– Думать наверху не умеют и не любят, – подал голос адвокат Розенбаум, – да и некогда им – воровать надо… Вон господин Филатов, «честнейший человек эпохи», дачку, говорят, себе на Николиной Горе соорудил где-то под лимон «зеленых», академик Аганбегян подарил стране дополнительно около ста пятидесяти миллионов экю внешнего долга, а Гаврюша Попов, хряк греческий, в позапрошлом году воссоздав Вольное экономическое общество России, попросил у Черномырдина на празднование его 230-летия ни много ни мало – тридцать миллиардов рублей. Из выделенных одиннадцати на собственно юбилей – мне один чувак из Генпрокуратуры поведал – было потрачено только два с половиной миллиарда. Остальные деньги пошли на оказание «материальной помощи» сотрудникам мэрии и выкуп всего тиража книги Попова «Снова в оппозиции».

– Правильно говорят, – дополнил Мондратьев, – среди умных умнеешь, среди подонков становишься демократом. А по поводу взяток – и говорить нечего. Брали, берут и будут брать. Потому что, если не возьмешь, прерывается эволюционная цепь, нить Ариадны, паутина Марины Иосифовны. Нарушается круговорот дензнаков в природе имени Танечки Пьяченко. Чиновники – ребятки, конечно, не семи пядей во лбу, но государственную систему круговоротов построили, это – чистая удача. Правда, им олигархи помогали. Те-то поопытней.

– А я слышала, что и Пельцин взятки берет… – посмотрев по сторонам, тихонько сказала Руковец.
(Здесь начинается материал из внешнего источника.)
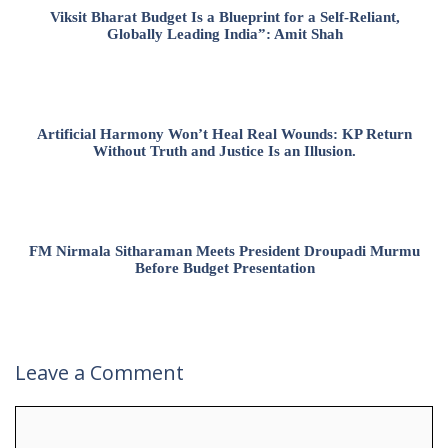
Viksit Bharat Budget Is a Blueprint for a Self-Reliant,
Globally Leading India”: Amit Shah
Artificial Harmony Won’t Heal Real Wounds: KP Return
Without Truth and Justice Is an Illusion.
FM Nirmala Sitharaman Meets President Droupadi Murmu
Before Budget Presentation
Leave a Comment
Comment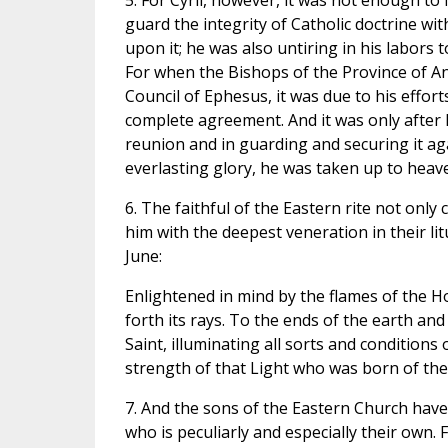
5. For Cyril, however, it was not enough to
guard the integrity of Catholic doctrine wit
upon it; he was also untiring in his labors t
For when the Bishops of the Province of Ant
Council of Ephesus, it was due to his effort
complete agreement. And it was only after 
reunion and in guarding and securing it ag
everlasting glory, he was taken up to heave
6. The faithful of the Eastern rite not only
him with the deepest veneration in their li
June:
Enlightened in mind by the flames of the Ho
forth its rays. To the ends of the earth and
Saint, illuminating all sorts and condition
strength of that Light who was born of the 
7. And the sons of the Eastern Church have 
who is peculiarly and especially their own. 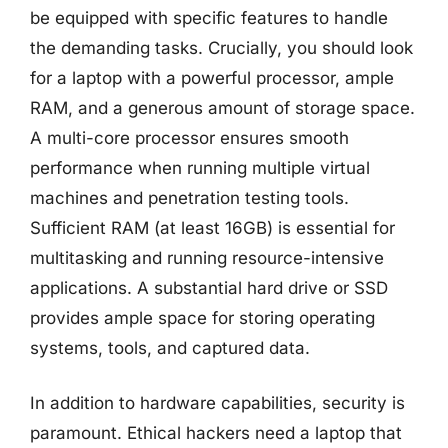
be equipped with specific features to handle
the demanding tasks. Crucially, you should look
for a laptop with a powerful processor, ample
RAM, and a generous amount of storage space.
A multi-core processor ensures smooth
performance when running multiple virtual
machines and penetration testing tools.
Sufficient RAM (at least 16GB) is essential for
multitasking and running resource-intensive
applications. A substantial hard drive or SSD
provides ample space for storing operating
systems, tools, and captured data.
In addition to hardware capabilities, security is
paramount. Ethical hackers need a laptop that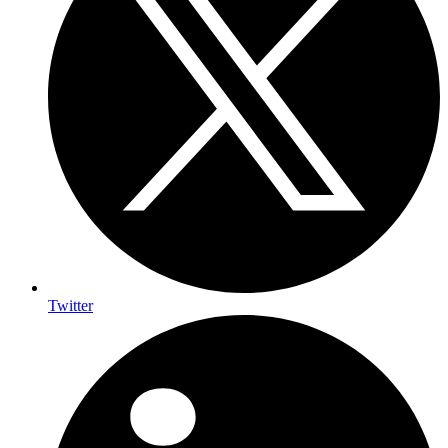
Twitter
– Не-ет, Боря не дает и не берет, причем практически одновременно! Боре – некогда, он «квасит», – со знанием дела заметил администратор Коля, окончательно окосевший и последние несколько минут тщетно пытающийся вспомнить отчество хозяйки.

– Да пошли они все! Давайте выпьем за… Вот зараза, забыл… А! Ну конечно, давайте выпьем за присутствующих. – Вспомнив нужное слово, суперагент Ваня, как всегда, оказался на высоте, выйдя из затруднительной ситуации с блеском и достоинством, характерных для всех российских суперагентов.

– Да здравствуют наши спецслужбы! – в конце чоканий прокричал адвокат Розенбаум.

Иван Григорьевич зачем-то поднес тяжеловесный кулак к своему лицу, затем, разжав пальцы, почесал указательным свой длинный красноватый нос, а потом так же медленно погрозил им адвокату, негромко заметив:

– Гражданин Розенбаум, вы не забыли, что с крыш иногда падают даже самые мирные кирпичи. Причем частенько на головы именно чересчур самонадеянным адвокатам.

Адвокат Розенбаум, резонно решив промолчать, глубокомысленно собрал корочкой хлеба с тарелки остатки салата, боязливо пересел на соседний стул, подальше от Райляна, и громко спросил:

– Ирина Львовна, а какие вообще новости в творческой жизни Москвы? Ловнеровская, последние полчаса интимно шушукавшаяся о чем-то с Сашей Чингизовым, встрепенулась:

– Да какие, на фиг, новости – болото! За прошедший месяц я посмотрела четыре премьеры, честно, как дура, отсидела на всех генеральных репетициях и вот скажу тебе как на духу: впечатлений – ноль. Я вообще в последнее время прихожу к выводу, что творчество – это промежуточный период между ничегонеделанием и конкретной работой по дому, а выражение «творческая интеллигенция» – это то же самое, что и осетрина второй свежести. Интеллигенция – она или есть, или ее нет. А творческая она при этом или еще какая – значения не имеет. И вообще, как известно, искусство придумали евреи, чтобы не работать. – Она рассмеялась. – Иван Григорьевич, почему вы так мало едите?

– Жду горячего…

– Ой! Хорошо, что напомнили! – Ловнеровская замахала руками и побежала на кухню, и через секунду оттуда донесся призыв о помощи: – Галя!!! Галина Николаевна Руковец, скорей сюда! Свинина уже не просто дымится – она уже горит!